The sulfate content in the ball mill method with the addition of celite or without celite treatment has a higher value than the chemical method (Table 1). Chemical extraction method with KOH has the lowest sulfate content because alkaline solution can catalyze sulfate group from galactose unit, reducing sulfate content (Subaryono & Utomo, 2006). The viscosity value in the ball mill method with the addition of celite has the lowest value compared to that without the addition of celite and the chemical method (Table 1) because the filtration process using celite can capture small particles, dirt and cellulose, which are also filtered so that the resulting viscosity is low. Meanwhile, the chemical extraction process using KOH has a higher viscosity value because the K+ ions in KOH can dissolve the salt content in seaweed and increase the viscosity value (Anwar et al., 2013).
The melting point and gel point of chemically extracted carrageenan have higher values compared to extraction using a ball mill (Table 1) because kappa-carrageenan is sensitive and can form a helical structure in the presence of K+ ions, thereby increasing the melting point and gel point during the formation process gel (Hamid et al., 2021). The ash content of carrageenan extracted using the chemical method has a higher value than the ball mill method with the addition of celite or without celite treatment (Table 1). Romenda et al. (2013) explained that the presence of mineral salts (such as Na and Ca) attached to seaweed influences the high ash content of carrageenan. The water content value of carrageenan using the chemical method is lower than the ball mill method because the alkaline KOH solution can inhibit the binding of water to the carrageenan molecule, thereby affecting the low water content produced (Wulandari et al., 2019). The pH value of carrageenan extract using the chemical method is higher than the ball mill method with or without celite treatment (Table 1) because the chemical extraction process uses a high-concentration alkali solution. In contrast, the ball mill method uses a water solvent. Carrageenan extracted using the ball mill method with the addition of celite or without celite treatment has the highest degree of purity compared to the chemical method (Table 1), allegedly because the grinding process using a ball mill with centrifugal force causes a large amount of carrageenan to be extracted (Loh et al., 2014). Meanwhile, carrageenan chemically extracted using KOH has the lowest degree of purity because carrageenan can experience degradation due to alkaline solutions (Distantina & Fahrurrozi, 2011).

> [Records]
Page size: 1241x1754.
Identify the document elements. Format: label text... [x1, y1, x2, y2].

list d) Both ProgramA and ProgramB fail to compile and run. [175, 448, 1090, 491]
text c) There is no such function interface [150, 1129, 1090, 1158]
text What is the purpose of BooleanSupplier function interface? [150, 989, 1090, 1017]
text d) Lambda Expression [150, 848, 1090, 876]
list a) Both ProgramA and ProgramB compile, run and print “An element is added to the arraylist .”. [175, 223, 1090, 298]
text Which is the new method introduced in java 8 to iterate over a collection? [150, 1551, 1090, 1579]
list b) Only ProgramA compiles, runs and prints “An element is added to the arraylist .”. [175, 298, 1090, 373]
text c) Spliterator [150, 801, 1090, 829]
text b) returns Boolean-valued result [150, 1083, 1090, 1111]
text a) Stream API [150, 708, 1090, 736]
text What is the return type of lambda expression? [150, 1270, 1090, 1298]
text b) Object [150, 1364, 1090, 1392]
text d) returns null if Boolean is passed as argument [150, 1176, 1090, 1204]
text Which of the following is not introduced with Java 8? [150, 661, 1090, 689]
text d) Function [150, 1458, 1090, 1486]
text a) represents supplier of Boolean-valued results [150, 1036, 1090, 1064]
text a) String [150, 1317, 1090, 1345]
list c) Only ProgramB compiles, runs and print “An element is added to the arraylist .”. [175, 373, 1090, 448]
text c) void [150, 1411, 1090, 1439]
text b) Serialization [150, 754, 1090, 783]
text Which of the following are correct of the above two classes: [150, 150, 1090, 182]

> [Set problem 1]
In the carrageenan passage, which extraction method gives the lowest sulfate content?
> [Set problem 2]
From the carrageenan passage, extract the text between "The sulfate content" and "et al., 2013).", inclusive.
The material has no part in this exercise.

> [Written response 1]
The chemical extraction method with KOH.

> [Written response 2]
The sulfate content in the ball mill method with the addition of celite or without celite treatment has a higher value than the chemical method (Table 1). Chemical extraction method with KOH has the lowest sulfate content because alkaline solution can catalyze sulfate group from galactose unit, reducing sulfate content (Subaryono & Utomo, 2006). The viscosity value in the ball mill method with the addition of celite has the lowest value compared to that without the addition of celite and the chemical method (Table 1) because the filtration process using celite can capture small particles, dirt and cellulose, which are also filtered so that the resulting viscosity is low. Meanwhile, the chemical extraction process using KOH has a higher viscosity value because the K+ ions in KOH can dissolve the salt content in seaweed and increase the viscosity value (Anwar et al., 2013).